Interest rates are one of the key factors borrowers look at when choosing a lender but it is important to consider some other aspects too.
Borrowers with home loans have a new reason to be a little happier. Most financial institutions have been reducing their home loan rates to new multi-year lows. Of course, the existing borrowers wish to reap the benefits of the falling rates.
And why shouldn’t they? After all, home loan is one of the most significant things for people earning cash income. So if the interest rate on home loans is lowered, then it can result in substantial savings on interest outgo.
Nowadays, most of the private banks are disbursing home loans anywhere between 6.9 % to 9% interest rate. These cuts have allowed home loan borrowers to switch their existing loans to avail a lower rate of interest.
However, a lot of people make the mistake of switching their home loan lender just because of a lower interest rate which is not recommended.
There are some other reasons why you shouldn’t consider only lower interest rates:
- A borrower should look at the eligibility criteria and EMIs
- Other charges to be looked at are processing fee, stamp charges, down payment etc. Most financial sectors don’t inform the customers about these charges.
By switching their ongoing loans, current borrowers may get the advantage of lower rates. However, you need to be more careful. Do not just change your loan lender because of the interest rate difference. A bit of cost-benefit analysis needs to be done to see whether making a move to switch the lender is sensible or not.
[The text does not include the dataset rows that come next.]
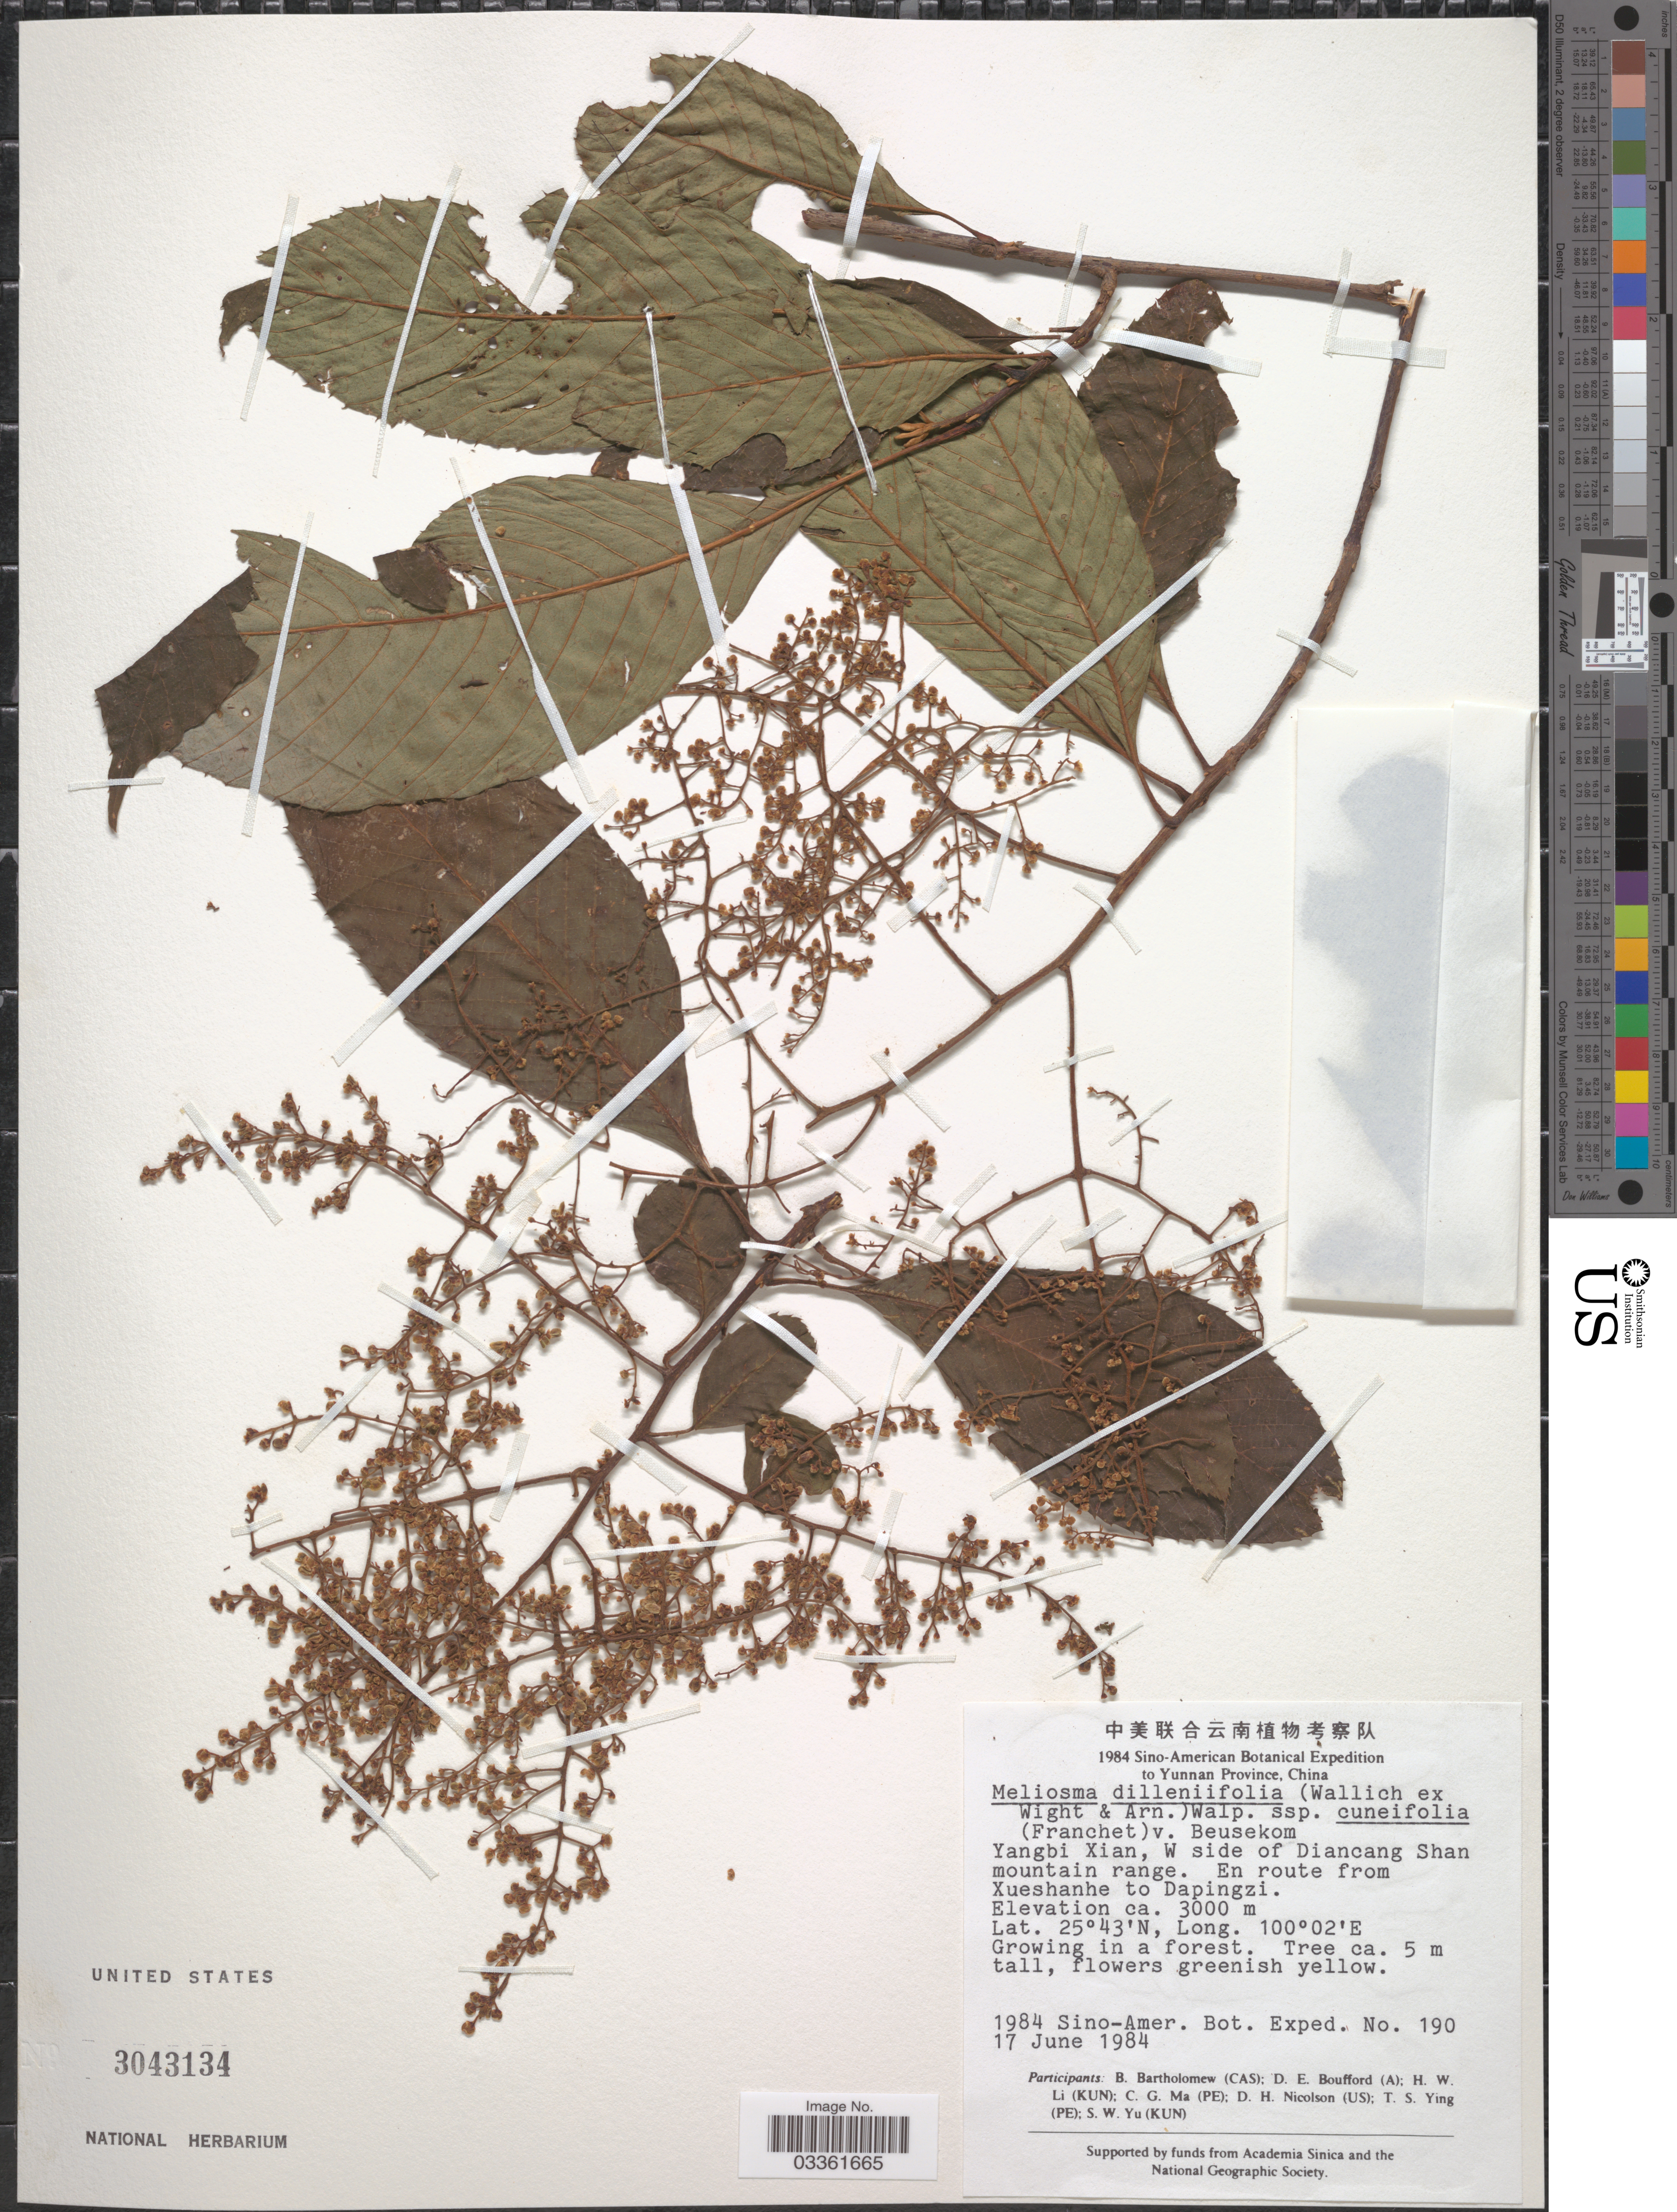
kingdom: Plantae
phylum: Tracheophyta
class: Magnoliopsida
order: Proteales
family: Sabiaceae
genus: Meliosma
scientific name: Meliosma dilleniifolia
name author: (Wall. ex Wight & Arn.) Walp.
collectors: Sino-Amer. Bot. Exped. 1984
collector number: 190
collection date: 1984-06-17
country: China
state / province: Yunnan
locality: Yangbi Xian, W side of Diancang Shan mountain range. En route from Xueshanhe to Dapingzi.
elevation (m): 3000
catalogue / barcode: US 3043134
But if it is not just about the difference in interest rates, then what else should a borrower consider?
Prepayment charges of the old loan, processing fees for the new loan, stamp duty fees, legal/technical fees, etc. may make a considerable difference by introducing layers of the extra cost that a borrower may incur while switching.
There is no denying that even a small reduction in interest loan rates can mean savings for the borrower. But if the additional costs nullify that benefit from lower interest rates, then the very purpose of the loan switch stands defeated.
The actual savings will, however, depend on the amount of loan outstanding, the difference between the interest rates, tenure remaining, and the cost involved in switching.
Ideally, the calculations are handled on a point-to-point basis. Another factor that you should consider is the outstanding of the loan tenure. Borrowers can make a proper assessment by calculating all the additional charges involved in addition to the interest rate differential.
Home Loan Transfer Process At Shubham:
To switch your home loan lender, the borrower has to approach Shubham’s representative.
A borrower should have all the required documents, including
- Identity proof
- Address proof
- The old lender’s letter of consent along with the outstanding loan amount
Based on this we review the application and then the sanction letter is issued.
Note, that we require property-related documents, such as a registered agreement based on which we perform the legal and valuation process.
At Shubham Housing Development Finance Co. we charge you a minimal cost during the home loan transfer process.
Hope this helps you in making the right decision!